Signature Genomics has developed an exclusive range of products, including the SignatureChipWG, SignatureChipOS, and Signature PrenatalChip. The majority of the company’s current products are diagnostic in nature, testing for genetic disorders both common and rare, including Down Syndrome, Prader Willi Syndrome, neurofibromatosis, and various physical deformities.
SignatureChipWG and SignatureChipOS
Both the SignatureChipWG and the SignatureChipOS have the same basic purpose: to diagnose genetic disorders. However, they accomplish this objective in slightly different ways, and each method has some specific advantages and disadvantages. Both methods cover more than 150 chromosomal syndrome loci, but whereas the WG chip is less likely to detect insignificant DNA alterations (and hence prevent “false positive” type results), the OS chip is actually more likely to detect small alterations which may be harmful, but which may not be detected by the WG chip.

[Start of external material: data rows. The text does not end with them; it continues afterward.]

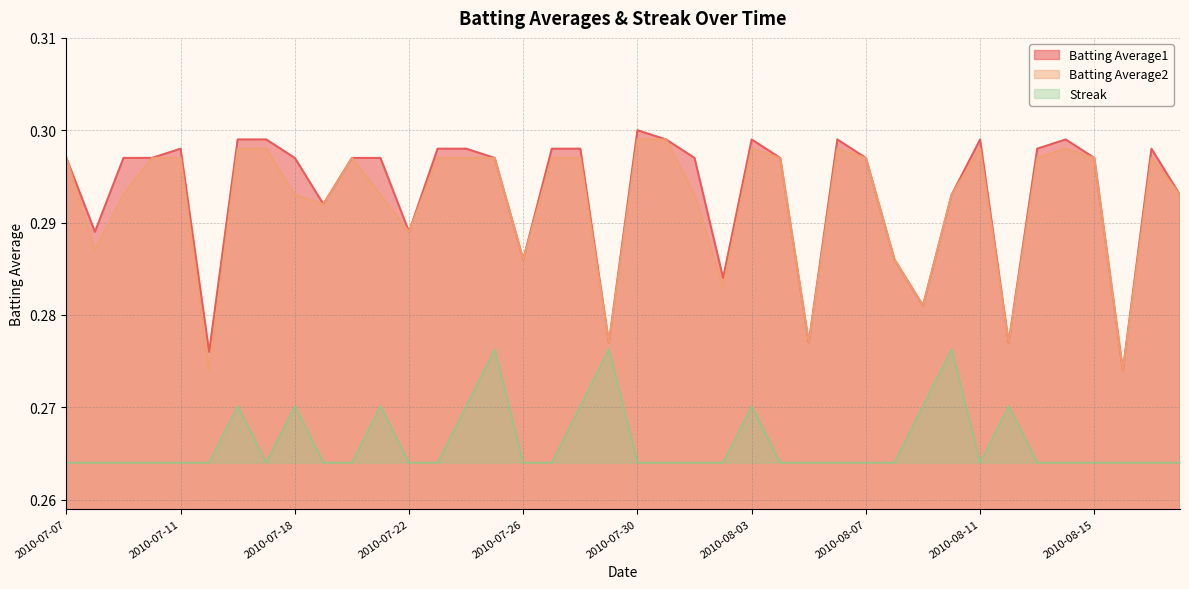

What is the greatest value displayed?

0.3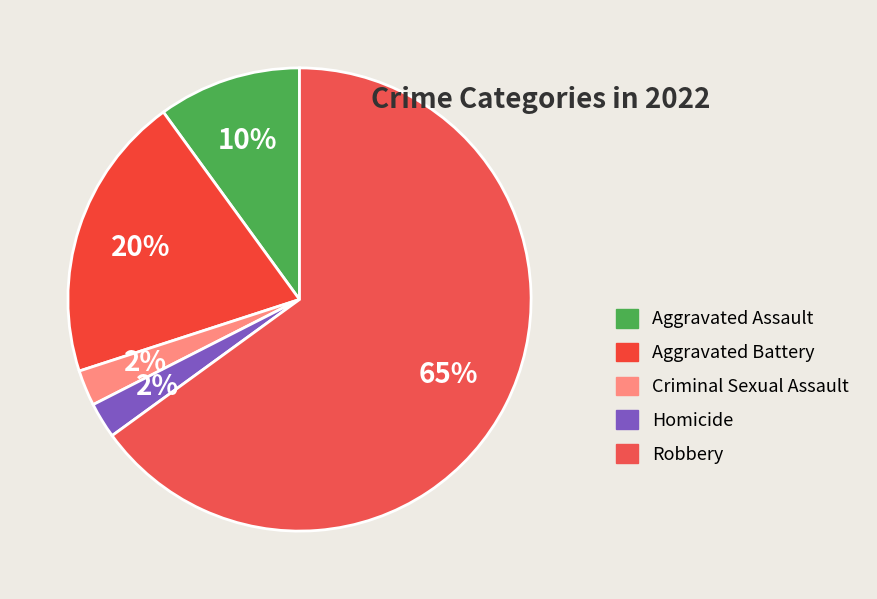

Count the number of slices in the pie.

5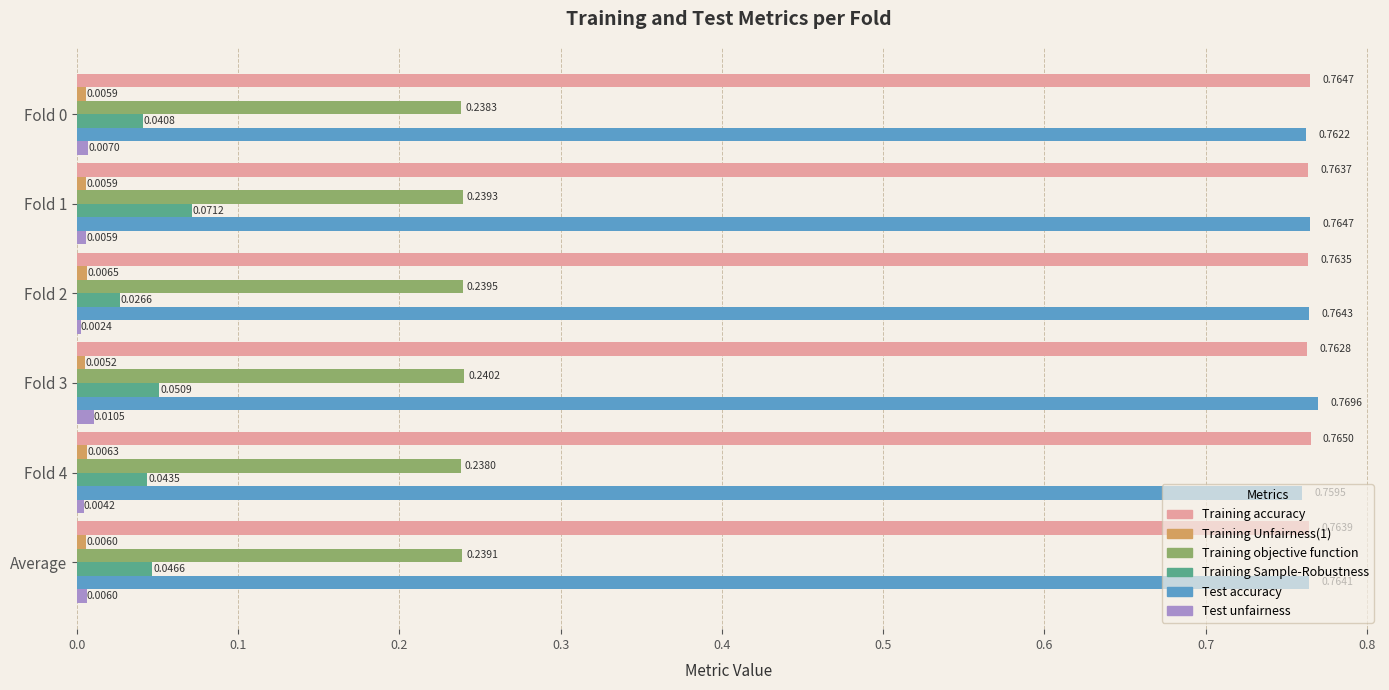

What is the sum of all Training objective function values?

1.4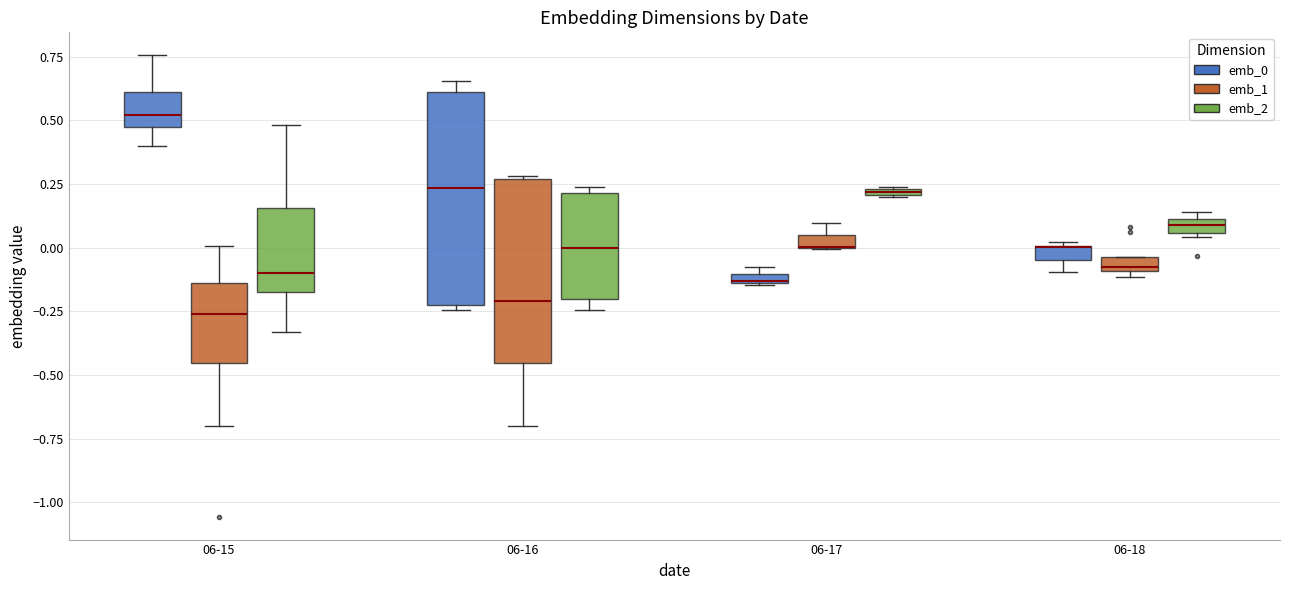

Where is the lower edge of the box for 06-18 (emb_1) on the y-axis? The values are not printed on the chart, so give them approximately, as read against the axis.

-0.10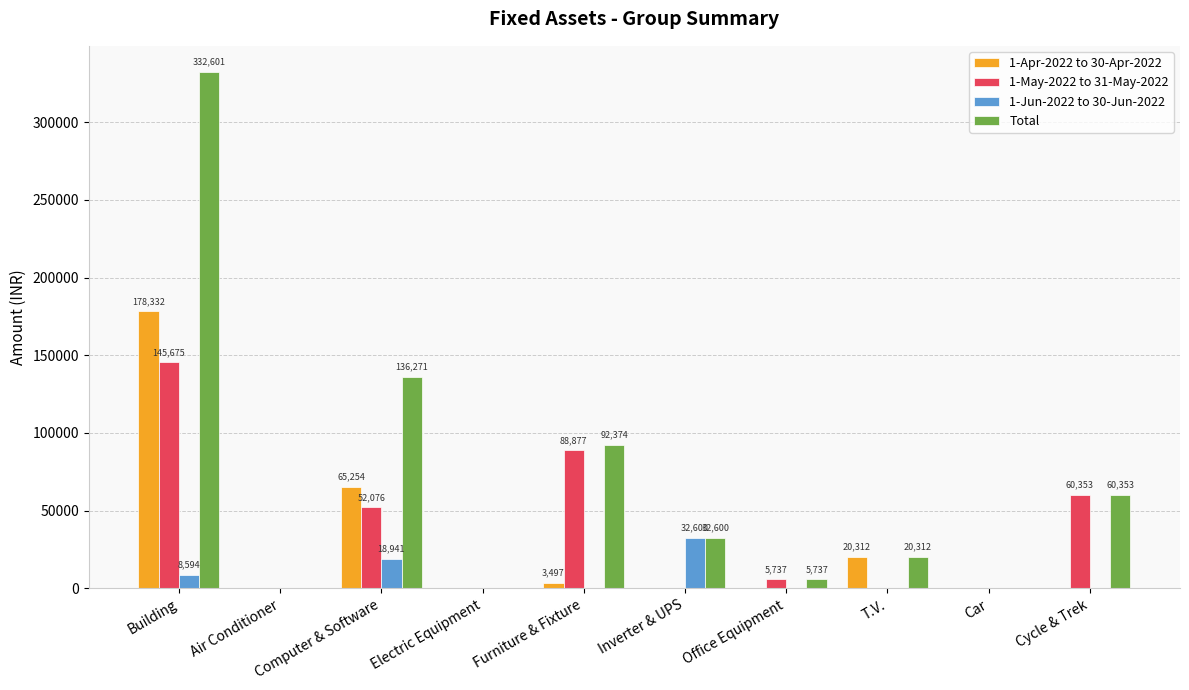

How many series are shown in this chart?

4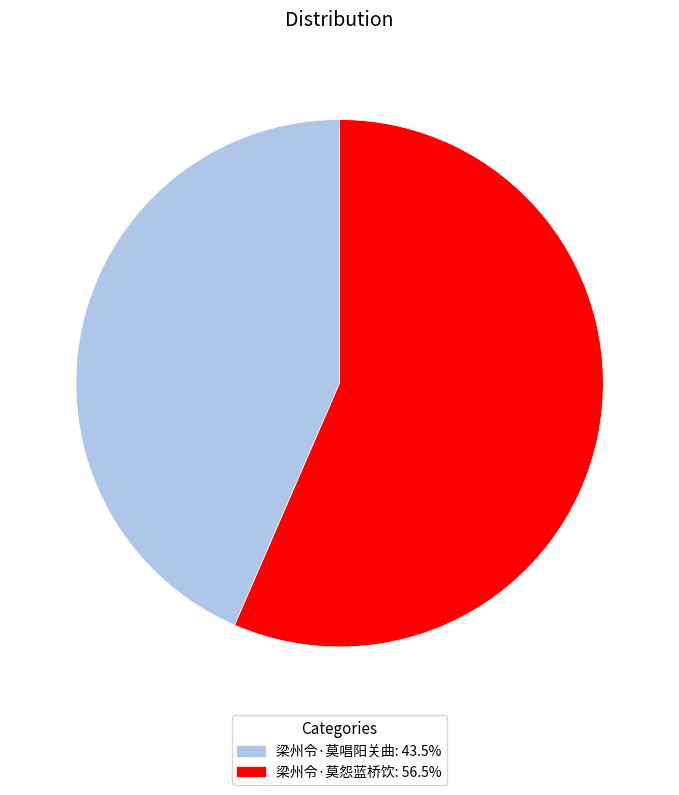

Is there any slice that represents more than half of the pie?

Yes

Essentially, this means that the SignatureChipWG is a little less sensitive than the SignatureChipOS, and can potentially miss small regions of deleted DNA which might be harmful. However, the OS chip is more likely to pick up small DNA alterations of indeterminate clinical significance. This means also that the two methods are complementary, and carrying out both tests in tandem has clear advantages.
PrenatalChip
The PrenatalChip is a genetic diagnostic test which can be used to examine the DNA of unborn babies. However, while the WG and OS Signature chips test for adult-onset genetic disorders, the PrenatalChip only examines specific regions of DNA which are associated with malformation syndromes and mental retardation disorders. This test does not look for genetic mutations associated with any adult-onset disorders. The PrenatalChip test is most often used in cases where a pregnant woman has had an abnormal ultrasound, or a a history of miscarriages, stillbirths, or other pregnancy issues.